Il dolce Amor?" &c., &c.

"What were you all about, ye muses, goddesses, and you, you little god of love," &c., that you did not fly to the rescue of this adorable lady? and so forth.

It was not only declared that Barbarossa had been despatched by the Sultan, who desired to enumerate her among the beauties of his harem, but that she had flung herself out of window, in her chemise, and fled barefooted to the mountains, where she fell into the hands of some condottieri, who, recognising her, respectfully conducted her back to her castle. Giulia was very angry when these stories reached her, which she was the last, however, to hear of; and when it was learnt that she was contradicting them with warmth, another and worse story was circulated, that she had had a Moorish slave assassinated for having told the truth; in proof of which, his dead body had been cast ashore with his tongue cut out. When Giulia begged her kinsmen to refute these calumnies, they only pooh-poohed them, which greatly enraged her; and she was heard to exclaim, "What a world this is!" which, after all, was not a very original observation.

Extremely weary of herself and of things in general, she one morning languidly opened a letter from her cousin, the Marchioness of Pescara, with very little expectation of its affording her much interest or amusement.

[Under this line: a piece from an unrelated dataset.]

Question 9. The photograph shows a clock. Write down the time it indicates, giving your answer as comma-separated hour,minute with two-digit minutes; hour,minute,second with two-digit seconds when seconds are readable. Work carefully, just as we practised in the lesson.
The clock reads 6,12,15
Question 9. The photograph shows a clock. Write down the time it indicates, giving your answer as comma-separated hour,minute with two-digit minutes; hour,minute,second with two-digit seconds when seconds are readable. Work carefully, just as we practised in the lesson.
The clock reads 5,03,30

"Vittoria is always a flight above me," she mentally said. "I never was, and never shall be, one of your grand intellectual ladies."

This was said with that species of contempt with which too many of us imply, "Your grand intellectual ladies are great stupids, after all"—but are they so? Have they not often the best of it, even in this world? Appreciation and applause that we real stupids would be very glad of, fall to the share of the working bees that make the honey, and have not some of them, at any rate, as fair a hope as any of us, of a good place in the world to come?